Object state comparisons

-.-.-

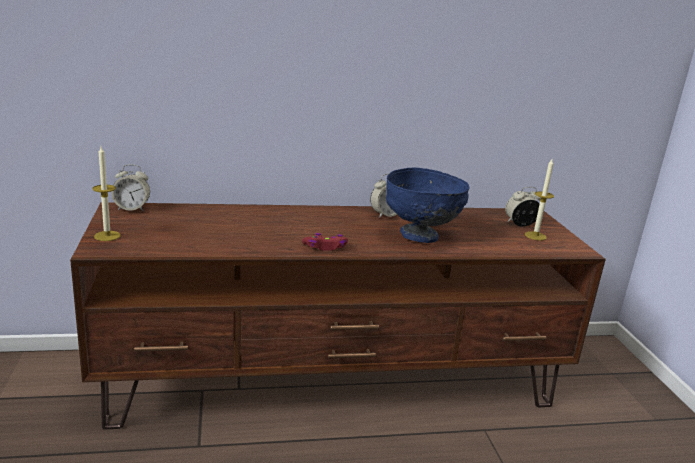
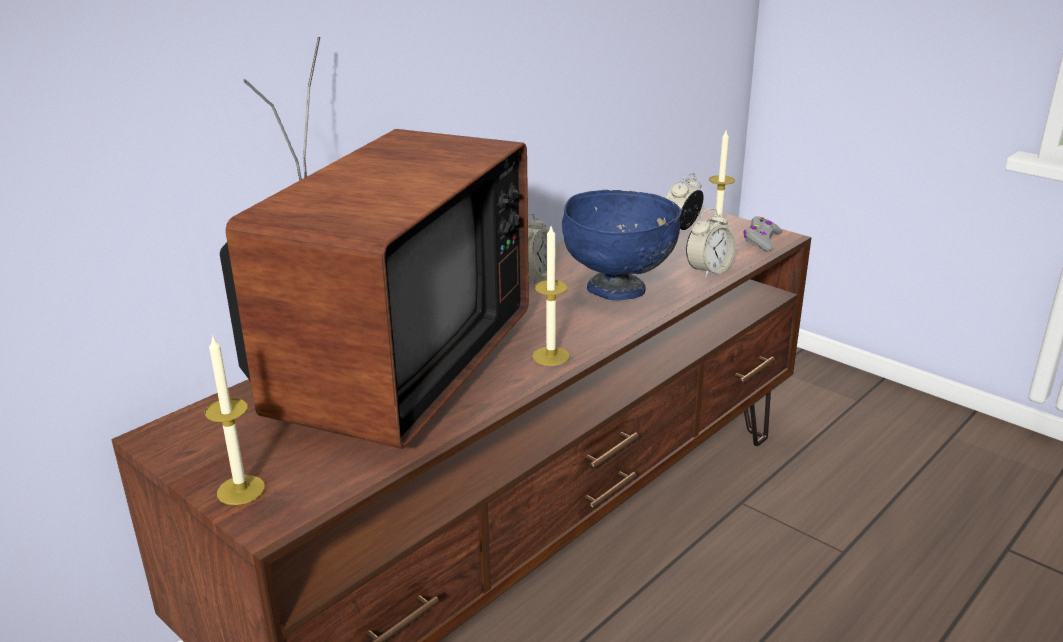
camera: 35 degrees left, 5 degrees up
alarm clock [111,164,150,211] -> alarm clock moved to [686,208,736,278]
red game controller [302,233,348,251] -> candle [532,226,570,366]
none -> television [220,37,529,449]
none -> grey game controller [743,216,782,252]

-.-.-

▶ _Directions_: Among the lines above, which ones include the word "controller"? Copy them.

▶ _Result below_:
red game controller [302,233,348,251] -> candle [532,226,570,366]
none -> grey game controller [743,216,782,252]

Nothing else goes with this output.